EXERCISE BRIEF ▸ Every record below is to be retyped exactly, with the pictures left out.

DATA IN THIS EXERCISE ▸
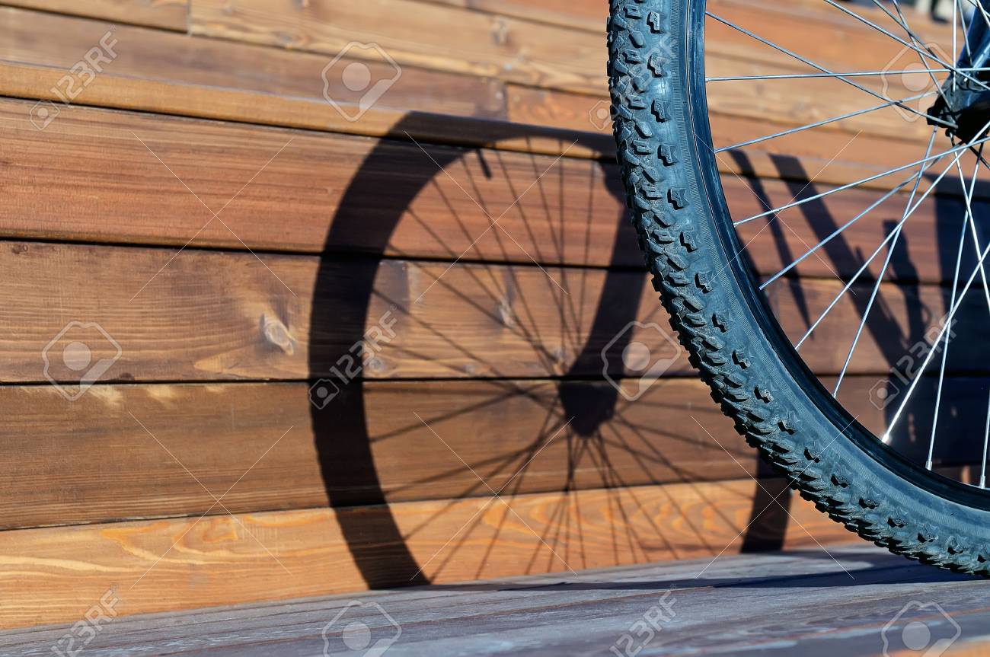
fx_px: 1977
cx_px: 495
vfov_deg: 18.9
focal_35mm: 72
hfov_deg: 28.1
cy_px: 328
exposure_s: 1/640
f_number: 6.3
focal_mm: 48
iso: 200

COMPLETED TASK ▸
fx_px: 1977
cx_px: 495
vfov_deg: 18.9
focal_35mm: 72
hfov_deg: 28.1
cy_px: 328
exposure_s: 1/640
f_number: 6.3
focal_mm: 48
iso: 200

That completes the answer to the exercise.